“Yes, my own bird,” said Kaaialii, “thou must fly, but fly swiftly in thy going as well as in thy coming; for both ways thou fliest to me. When thou art gone I shall spear the tender ohua fish, I shall bake the yam and banana, and I will fill the calabash with sweet water, to feed thee, my heart, when thou shalt come; and thou shalt feed me with thy loving eyes.

“Here, Opunui! take thy child. Thou gavest life to her, but now she gives life to me. Bring her back all well, ere the sun has twice risen. If she come not soon, I shall die; but I should slay thee before I die; therefore, O Opunui, hasten thy going and thy coming, and bring back my life and love to me.”

And now the stern hero unclasped the weeping girl. His eye was calm, but his shut lips showed the work within of a strong and tender heart of love. He felt the ache of a larger woe than this short parting. He pressed the little head between his palms; he kissed the sobbing lips again and again; he gave one strong clasp, heart to heart, and then quickly strode away.

As Kaala tripped along the stony up-hill path, she glanced backward on her way, to get glimpses of him she loved, and she beheld her chief standing on the topmost rock of the great bluff overhanging the sea. And still as she went and looked, still there he stood; and when on the top of the ridge and about to descend into the great valley, she turned to look her last, still she saw her loving lord looking up to her.

The silent sire and the weeping child soon trod the round, green vale of Palawai. She heeded not now to pluck, as was her wont, the flowers in her path; but thought how she should stop a while, as she came back, to twine a wreath for her dear lord’s neck. And thus this sad young love tripped along with innocent hope by the moody Opunui’s side.

They passed through the groves of Kalulu and Kumoku, and then the man swerved from the path leading to Mahana and turned his face again seaward. At this the sad and silent child looked up into the face of her grim and sullen sire and said: “O father, we shall not find mother on this path, but we shall lose our way and come to the sea once more.”

“And thy mother is by the sea, by the bay of Kaumalapau. There she gathers limpets on the rocks. She has dried a large squid for thee. She has pounded some taro and filled her calabash with poi, and would feed thee once more. She is not sick; but had I said she was well, thy lord would not have let thee go; but now thou art on the way to sleep with thy mother by the sea.”

The poor weary girl now trudged on with a doubting heart. She glanced sadly at her dread sire’s moody eye. Silent and sore she trod the stony path leading down to the shore, and when she came to the beach with naught in view but the rocks and sea, she said with a bursting heart, “O my father, is the shark to be my mother, and I to never see my dear chief any more?”

“Hear the truth,” cried Opunui. “Thy home for a time is indeed in the sea, and the shark shall be thy mate, but he shall not harm thee. Thou goest down where the sea god lives, and he shall tell thee that the accursed chief of the bloody leap shall not carry away any daughter of Lanai. When Kaaialii has sailed for Kohala then shall the chief of Olowalu come and bring thee to earth again.”

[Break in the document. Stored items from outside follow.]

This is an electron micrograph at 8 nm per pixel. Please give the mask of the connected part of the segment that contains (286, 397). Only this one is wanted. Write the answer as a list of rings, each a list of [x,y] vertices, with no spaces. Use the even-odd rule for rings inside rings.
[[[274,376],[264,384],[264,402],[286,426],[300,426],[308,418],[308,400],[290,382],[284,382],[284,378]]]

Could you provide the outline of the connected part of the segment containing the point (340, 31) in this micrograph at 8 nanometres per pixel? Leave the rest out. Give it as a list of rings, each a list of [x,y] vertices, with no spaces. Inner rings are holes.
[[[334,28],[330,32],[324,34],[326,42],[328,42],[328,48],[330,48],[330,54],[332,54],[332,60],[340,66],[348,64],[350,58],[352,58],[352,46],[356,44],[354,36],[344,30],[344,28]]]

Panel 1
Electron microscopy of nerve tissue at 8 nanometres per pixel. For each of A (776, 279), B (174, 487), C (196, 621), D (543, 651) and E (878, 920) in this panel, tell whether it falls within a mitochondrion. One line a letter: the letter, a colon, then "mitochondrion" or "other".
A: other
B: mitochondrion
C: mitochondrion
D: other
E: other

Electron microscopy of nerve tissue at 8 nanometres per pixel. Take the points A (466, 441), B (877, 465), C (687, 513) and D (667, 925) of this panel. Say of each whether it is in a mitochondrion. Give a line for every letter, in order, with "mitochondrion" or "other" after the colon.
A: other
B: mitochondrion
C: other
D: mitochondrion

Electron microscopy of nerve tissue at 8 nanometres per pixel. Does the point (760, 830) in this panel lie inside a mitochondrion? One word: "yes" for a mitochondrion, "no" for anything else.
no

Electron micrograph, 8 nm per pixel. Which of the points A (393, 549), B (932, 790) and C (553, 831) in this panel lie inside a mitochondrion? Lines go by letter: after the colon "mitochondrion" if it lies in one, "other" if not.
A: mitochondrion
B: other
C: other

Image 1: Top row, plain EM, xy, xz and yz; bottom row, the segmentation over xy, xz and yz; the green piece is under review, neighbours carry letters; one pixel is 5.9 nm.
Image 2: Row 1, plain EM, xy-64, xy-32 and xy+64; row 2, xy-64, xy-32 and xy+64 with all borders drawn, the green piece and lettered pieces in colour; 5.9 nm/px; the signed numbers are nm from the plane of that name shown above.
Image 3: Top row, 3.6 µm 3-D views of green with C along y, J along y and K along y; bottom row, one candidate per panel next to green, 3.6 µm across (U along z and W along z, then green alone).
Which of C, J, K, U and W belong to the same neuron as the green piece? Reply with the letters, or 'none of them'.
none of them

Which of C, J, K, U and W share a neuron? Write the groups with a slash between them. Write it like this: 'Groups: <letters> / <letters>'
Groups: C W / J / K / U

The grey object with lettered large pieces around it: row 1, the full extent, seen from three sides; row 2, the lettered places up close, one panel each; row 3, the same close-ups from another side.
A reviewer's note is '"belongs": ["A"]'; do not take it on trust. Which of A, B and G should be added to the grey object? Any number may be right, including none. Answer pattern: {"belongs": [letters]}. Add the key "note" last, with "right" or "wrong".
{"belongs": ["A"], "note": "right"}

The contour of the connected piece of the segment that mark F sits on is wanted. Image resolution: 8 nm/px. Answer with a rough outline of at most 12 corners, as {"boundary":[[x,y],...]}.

As the fierce sire spoke, he seized the hand of Kaala, and unheeding her sobs and cries, led her along the rugged shore to a point eastward of the bay, where the beating sea makes the rocky shore tremble beneath the feet. Here was a boiling gulf, a fret and foam of the sea, a roar of waters, and a mighty jet of brine and spray from a spouting cave whose mouth lay deep beneath the battling tide.